Le sociologue Gérard Mauger propose, « pour fixer provisoirement les idées, [de] définir un mode de vie comme un ensemble de pratiques et/ou de représentations propres à un groupe social » (Mauger, n.d.). Par pratique sociale (parfois réduit à pratique), on entend en sociologie un « comportement habituel d’un individu ou d’un groupe » . Le terme de pratique se rapporte plus généralement « à toute activité humaine et s’oppose à la théorie, alors considérée comme abstraite » (Weil, n.d.). Les pratiques désignent ainsi la manifestation visible de l’agir humain. Les représentations sociales sont au contraire plutôt invisibles, étant définies comme un ensemble de connaissances et de croyances par lesquels l’esprit humain appréhende son environnement, oriente et justifie ses comportements. « On reconnait généralement que les représentations sociales, en tant que systèmes d’interprétation régissant notre relation au monde et aux autres, orientent et organisent les conduites et communications sociales. De même interviennent-elles dans les processus aussi variés que la diffusion et l’assimilation des connaissances, le développement individuel et collectif, la définition des identités personnelles et sociales, l’expression des groupes, et les transformations sociales ». (Jodelet, 2003).

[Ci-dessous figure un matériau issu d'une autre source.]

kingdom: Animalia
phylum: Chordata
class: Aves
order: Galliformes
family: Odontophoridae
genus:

Cette notion de système d’interprétation est à la base de deux caractéristiques essentielles de la notion de modes de vie : sa dimension structurelle d’une part et le fait que son emploi suggère une idée de cohérence d’autre part. L’idée de cohérence est évoquée par exemple par Yannick Lemel dans cet extrait : « Les pratiques quotidiennes, la vie de tous les jours – utiliser un robot ménager, faire les courses – comme les événements exceptionnels – que faire lorsqu’on vous expulse de votre logement ? – ne se déroulent pas de manière quelconque et au hasard, et le sociologue des modes de vie doit décrire et expliquer comment et pourquoi les activités d’un individu ou d’une famille constituent un ensemble structuré. » (Lemel, 1994). Cette cohérence des pratiques est ainsi en partie expliquée par l’existence d’un système d’interprétation. Quant à la dimension structurelle, elle est évoquée par le sociologue Hartmut Lüdtke quand il définit les modes de vie comme « habitudes régulières de comportement, qui reflètent des situations structurelles en même temps qu’un comportement habituel et des affinités sociales » (Lüdtke, 1996). Cette dimension structurelle est utile dans notre contexte de recherche car elle nous permet de nous focaliser sur des comportements qui ont une certaine récurrence,  certaine persistance tels que les activités qui génèrent une mobilité régulière ou qui sont signifiantes pour la vie menée. La notion de cohérence nous permet quant à elle de percevoir ces comportements dans un cadre commun.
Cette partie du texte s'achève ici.